With their beauty, color, and scent, flowers serve as grace notes during the mourning period, whether at the visitation, the funeral service, the graveside, or the home of the bereaved. While roses, lilies, carnations, and other traditional choices have never gone out of style, arrangements that are more personalized with sympathy notes are increasingly common. The family usually provides flowers for the altar or dais, where other gifts of flowers may be displayed as well.
The etiquette considerations of sending flowers largely involve who sends what:
Floral baskets and living plants. Friends, coworkers, and relatives may choose to send flowers. Virtually any type of flower or plant is suitable and can be chosen to reflect the personality of the deceased. Flowers can be sent to the bereaved's home, workplace, or to the funeral home.
Floral wreaths, crosses, and sprays. These are often sent by a group. They are also a good choice for companies and associations that want to honor the deceased. They may be displayed at the funeral home, or on the altar or dais at the service.

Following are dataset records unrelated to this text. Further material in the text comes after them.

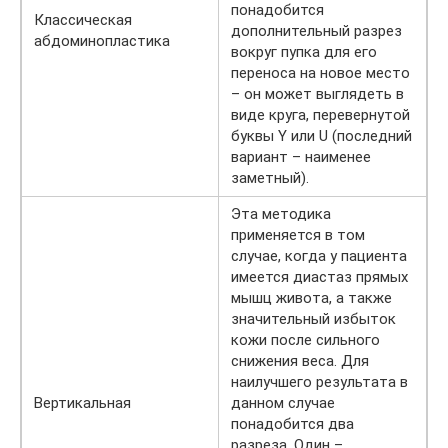
понадобится
Классическая
дополнительный разрез
абдоминопластика
вокруг пупка для его
переноса на новое место
– он может выглядеть в
виде круга, перевернутой
буквы Y или U (последний
вариант – наименее
заметный).
Эта методика
применяется в том
случае, когда у пациента
имеется диастаз прямых
мышц живота, а также
значительный избыток
кожи после сильного
снижения веса. Для
наилучшего результата в
Вертикальная
данном случае
понадобится два
разреза. Один –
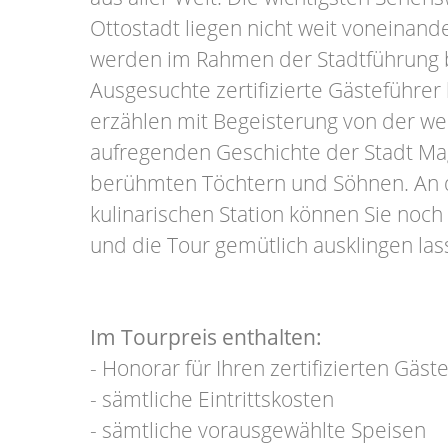
Ottostadt liegen nicht weit voneinand
werden im Rahmen der Stadtführung 
Ausgesuchte zertifizierte Gästeführer
erzählen mit Begeisterung von der we
aufregenden Geschichte der Stadt M
berühmten Töchtern und Söhnen. An d
kulinarischen Station können Sie noch
und die Tour gemütlich ausklingen la
Im Tourpreis enthalten:
- Honorar für Ihren zertifizierten Gäst
- sämtliche Eintrittskosten
- sämtliche vorausgewählte Speisen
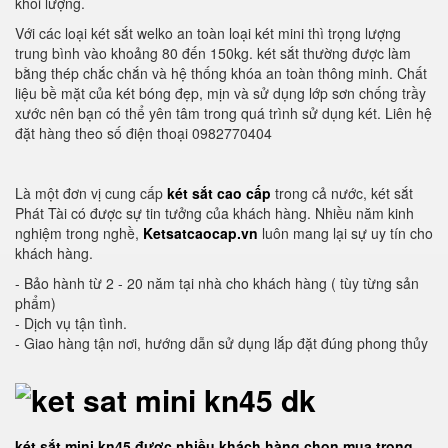
khối lượng.
Với các loại két sắt welko an toàn loại két mini thì trọng lượng
trung bình vào khoảng 80 đến 150kg. két sắt thường được làm
bằng thép chắc chắn và hệ thống khóa an toàn thông minh. Chất
liệu bề mặt của két bóng đẹp, mịn và sử dụng lớp sơn chống trầy
xước nên bạn có thể yên tâm trong quá trình sử dụng két. Liên hệ
đặt hàng theo số điện thoại 0982770404
Là một đơn vị cung cấp
két sắt cao cấp
trong cả nước, két sắt
Phát Tài có được sự tin tưởng của khách hàng. Nhiều năm kinh
nghiệm trong nghề,
Ketsatcaocap.vn
luôn mang lại sự uy tín cho
khách hàng.
- Bảo hành từ 2 - 20 năm tại nhà cho khách hàng ( tùy từng sản
phẩm)
- Dịch vụ tận tình.
- Giao hàng tận nơi, hướng dẫn sử dụng lắp đặt đúng phong thủy
két sắt mini kn45 được nhiều khách hàng chọn mua trong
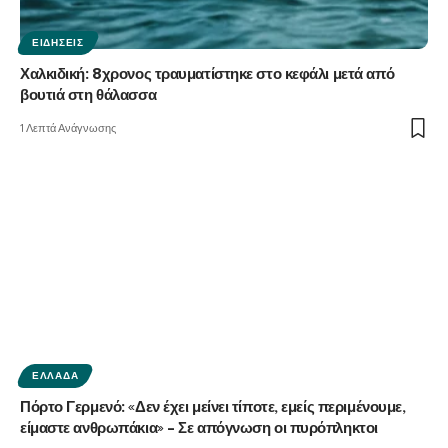
ΕΙΔΉΣΕΙΣ
Χαλκιδική: 8χρονος τραυματίστηκε στο κεφάλι μετά από
βουτιά στη θάλασσα
1 Λεπτά Ανάγνωσης
ΕΛΛΆΔΑ
Πόρτο Γερμενό: «Δεν έχει μείνει τίποτε, εμείς περιμένουμε,
είμαστε ανθρωπάκια» – Σε απόγνωση οι πυρόπληκτοι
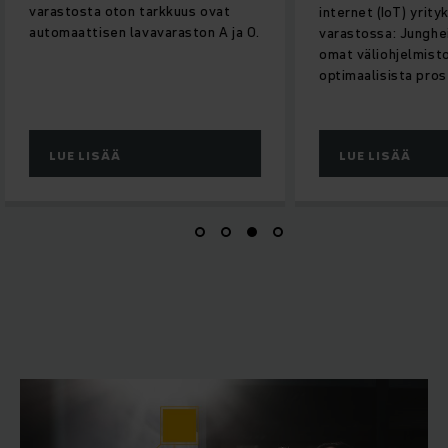
varastosta oton tarkkuus ovat
internet (IoT) yrity
automaattisen lavavaraston A ja O.
varastossa: Junghe
omat väliohjelmisto
optimaalisista pros
LUE LISÄÄ
LUE LISÄÄ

Floral tributes. Good friends or family members often choose to send this type of arrangement to the location where the service will be held. Sometimes floral tributes are personalized designs based on the deceased's occupation, clubs, hobbies, or even his personality.
Casket arrangements. Family members--siblings, children, or grandchildren of the deceased--may supply lid sprays for the coffin. Smaller arrangements, also provided by the family, can be placed inside the casket by the funeral director.

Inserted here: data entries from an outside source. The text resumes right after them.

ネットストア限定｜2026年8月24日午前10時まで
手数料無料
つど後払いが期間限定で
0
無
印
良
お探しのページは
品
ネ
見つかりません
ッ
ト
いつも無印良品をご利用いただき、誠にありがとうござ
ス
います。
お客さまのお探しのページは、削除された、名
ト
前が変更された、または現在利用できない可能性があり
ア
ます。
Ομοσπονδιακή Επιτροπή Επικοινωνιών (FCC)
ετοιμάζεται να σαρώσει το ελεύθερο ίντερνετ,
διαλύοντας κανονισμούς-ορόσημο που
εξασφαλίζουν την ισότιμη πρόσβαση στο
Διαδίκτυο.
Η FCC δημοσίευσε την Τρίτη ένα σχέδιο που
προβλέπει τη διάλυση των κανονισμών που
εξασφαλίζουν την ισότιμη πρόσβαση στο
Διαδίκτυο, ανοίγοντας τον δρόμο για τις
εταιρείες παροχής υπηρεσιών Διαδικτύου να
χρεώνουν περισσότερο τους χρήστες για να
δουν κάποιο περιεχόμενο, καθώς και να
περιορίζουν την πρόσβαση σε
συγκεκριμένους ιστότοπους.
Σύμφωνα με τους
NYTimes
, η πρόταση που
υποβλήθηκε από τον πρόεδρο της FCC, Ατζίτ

There are no rules for timing the delivery of flowers, but it's good to get them to the bereaved as soon as possible--either at home, to the house of worship, or to the funeral home in time for the visitation or funeral. However, some close friends send flowers to the home over the course of a few months as a reminder of their love and concern.

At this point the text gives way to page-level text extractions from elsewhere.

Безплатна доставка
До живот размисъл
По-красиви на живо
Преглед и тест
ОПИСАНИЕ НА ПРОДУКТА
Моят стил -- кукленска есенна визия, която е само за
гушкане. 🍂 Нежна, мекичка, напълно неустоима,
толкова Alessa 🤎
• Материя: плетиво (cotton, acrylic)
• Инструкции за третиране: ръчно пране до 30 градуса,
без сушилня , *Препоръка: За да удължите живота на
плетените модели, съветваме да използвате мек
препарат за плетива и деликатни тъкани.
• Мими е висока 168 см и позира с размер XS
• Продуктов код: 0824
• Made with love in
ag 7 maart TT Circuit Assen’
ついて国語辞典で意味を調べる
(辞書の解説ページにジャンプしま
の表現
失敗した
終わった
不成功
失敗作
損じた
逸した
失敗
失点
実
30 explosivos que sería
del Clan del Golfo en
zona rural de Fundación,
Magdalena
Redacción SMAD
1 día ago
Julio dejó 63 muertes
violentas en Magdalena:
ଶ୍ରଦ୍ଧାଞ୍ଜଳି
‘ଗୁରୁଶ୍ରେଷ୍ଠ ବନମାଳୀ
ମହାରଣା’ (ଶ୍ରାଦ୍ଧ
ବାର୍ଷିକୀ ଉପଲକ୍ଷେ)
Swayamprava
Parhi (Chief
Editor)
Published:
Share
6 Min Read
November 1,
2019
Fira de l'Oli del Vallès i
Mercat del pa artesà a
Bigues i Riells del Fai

A group of people may pool their resources for an arrangement. If the list of names on the enclosure card is long, the senders can be identified as a group: "The Murchison Family," "The Sixth Street Book Club," or "The Copyediting Department, Sun-Light Publishing." Later, a card can be signed by the individuals who chipped in and then be sent to the bereaved.
It's necessary to record the receipt of flowers so that the givers can be thanked. Someone at the funeral home or house of worship should make a record of any flowers sent there, while a family member or close friend can keep track of flowers sent to the home of the bereaved or elsewhere.